Saudi Arabia is fundamentally changing, but the US administration under President Joe Biden seems unable to make up its mind on a policy toward the Kingdom.
If the US is interested in remaining the partner of choice for Saudi Arabia, the Biden administration must not wait for a crisis du jour to devise a realistic policy accounting for US interests and the broader geopolitical and global changes.
The US-Saudi relationship, dating back to 1945, has weathered many challenges, while serving the interests of both sides. However, in recent years, Washington’s policy toward the Kingdom has been inconsistent, swinging between extremes. The unintended consequence of this is a subtle diminishing of US soft power with the Saudi public, particularly the younger generation.
The Obama administration had a decidedly frosty relationship with Saudi Arabia. The Trump administration, on the other hand, had more of an intense public love affair, while the Biden administration’s policy seems to suffer from a bipolar disorder.
Foreign policy is complex and can be affected by many factors, including party politics. Before the Russian-Ukraine war, Biden’s interest was in turning Saudi Arabia into a “pariah” state. However, the geopolitical reality demanded the US leader change his position in a bid to secure Saudi oil, giving the impression that the Kingdom is an ATM for oil — something that has not been lost on the Saudi public.
My observation is that a good percentage of Saudis admire US systems and values, but political polarization and the dysfunctionality of our institutions are prompting them to question the viability of America’s example. Younger Saudis, in particular, doubt Washington’s genuine interest in being a partner of the “new Saudi Arabia.” Their doubt is not unreasonable.
Biden’s policy toward the Kingdom has been transactional, with a singular focus — security, oil or human rights — depending on the geopolitical or domestic considerations of the moment. The administration must acknowledge that Saudi Arabia is fundamentally changing. Regardless of how this change is portrayed in US media, the silent majority of Saudis credit these changes to the Vision 2030 reform program and Crown Prince Mohammed bin Salman.
A case in point, at a dinner with Saudi women, a number proudly pointed to the International Monetary Fund’s recent report suggesting that the Kingdom is “likely to be one of the world’s fastest-growing economies” in 2022.
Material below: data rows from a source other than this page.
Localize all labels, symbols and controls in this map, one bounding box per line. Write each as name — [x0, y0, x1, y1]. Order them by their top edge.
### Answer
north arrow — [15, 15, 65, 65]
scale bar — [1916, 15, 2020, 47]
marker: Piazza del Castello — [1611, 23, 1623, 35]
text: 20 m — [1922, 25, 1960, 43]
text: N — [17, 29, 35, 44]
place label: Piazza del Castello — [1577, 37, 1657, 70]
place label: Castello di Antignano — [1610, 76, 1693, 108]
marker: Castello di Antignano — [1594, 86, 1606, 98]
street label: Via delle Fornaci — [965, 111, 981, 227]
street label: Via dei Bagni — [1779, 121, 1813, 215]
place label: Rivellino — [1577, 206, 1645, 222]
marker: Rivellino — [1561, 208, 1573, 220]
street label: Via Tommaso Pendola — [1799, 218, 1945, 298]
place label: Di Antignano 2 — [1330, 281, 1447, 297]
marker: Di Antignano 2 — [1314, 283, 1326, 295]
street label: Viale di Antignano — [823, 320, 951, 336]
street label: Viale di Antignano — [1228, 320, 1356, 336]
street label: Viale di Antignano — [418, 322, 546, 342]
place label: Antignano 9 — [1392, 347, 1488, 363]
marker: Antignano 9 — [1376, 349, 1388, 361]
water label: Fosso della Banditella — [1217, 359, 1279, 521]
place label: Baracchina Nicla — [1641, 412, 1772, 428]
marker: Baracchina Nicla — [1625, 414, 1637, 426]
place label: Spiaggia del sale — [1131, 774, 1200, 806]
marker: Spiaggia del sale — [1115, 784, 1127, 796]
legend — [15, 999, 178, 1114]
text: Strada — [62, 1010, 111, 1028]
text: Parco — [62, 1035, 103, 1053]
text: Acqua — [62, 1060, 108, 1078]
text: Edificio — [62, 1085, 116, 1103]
The report credited Vision 2030 and “sweeping pro-business reforms, improving the business environment, attracting foreign investment and creating private-sector employment” for the growth in the Saudi economy. The increase in non-oil revenue and high oil prices contributed to this growth as well.
Besides its economic impact, Vision 2030 seems to serve as an inspirational platform for Saudi people, particularly the younger generation. Whether all ambitious objectives outlined in 2015 will be accomplished is beside the point. My two years of research in the Kingdom show that Vision 2030 has already succeeded in galvanizing most of the public and capturing the youth’s imagination.
In a culture that values old as “wise,” Vision 2030 gave the younger generation a “voice” in shaping the “new Saudi Arabia,” generating noticeable popular support for the crown prince — something that is unusual in this part of the world.
This is not to say that all is nirvana in the Kingdom — far from it. My own experience suggests that reforms are uneven, and that some institutional and regulatory frameworks need deeper examination. Furthermore, although most Saudis embrace and are excited about the changes taking place in the Kingdom, some are not. Concerns vary from “societal changes are happening too fast,” “women are taking men’s jobs” and “too much freedom” to worries about “losing the Islamic character of the country.”
Saudi Arabia is a complicated political animal requiring a holistic approach to be appropriately analyzed. Albeit opaque and not transparent to the untrained eye, Saudi government decisions balance competing interests while ensuring policies or positions are, in general, aligned with the population’s sentiments.
The government utilizes the media to gauge public reaction to new policies. Not unlike the US, pundits appear on political or social shows explaining or debating policies in question. For example, four or five years ago, the crown prince championed the promotion of moderate and inclusive Islam. A 2021 poll by the Washington Institute showed “39 percent of Saudis support a moderate interpretation of Islam, an increase from 27 percent in 2017.” Any researcher of Saudi TV programs and shows can easily trace such increase in support as the byproduct of the Kingdom’s extensive effort to promote a moderate and inclusive Islam.
Some would argue that US interests in the Middle East are no longer existential, but pretending they are unimportant would be a mistake, as the Russia-Ukraine war has demonstrated. The Biden administration would be wise to reassess its approach and formulate a balanced policy that focuses on shared interests and synchronizes expectations, while juxtaposing a number of considerations that at times might seem contradictory.
Generally speaking, Saudis see the US as a “preferred partner,” but feel the Biden administration has been more interested in condemnation instead of partnering with them — a sentiment mostly expressed by the younger generation. Losing currency with young Saudis, the US risks being part of the past and not the future of Saudi Arabia.
• Hiam Nawas is an Arab-American expat working in Saudi Arabia.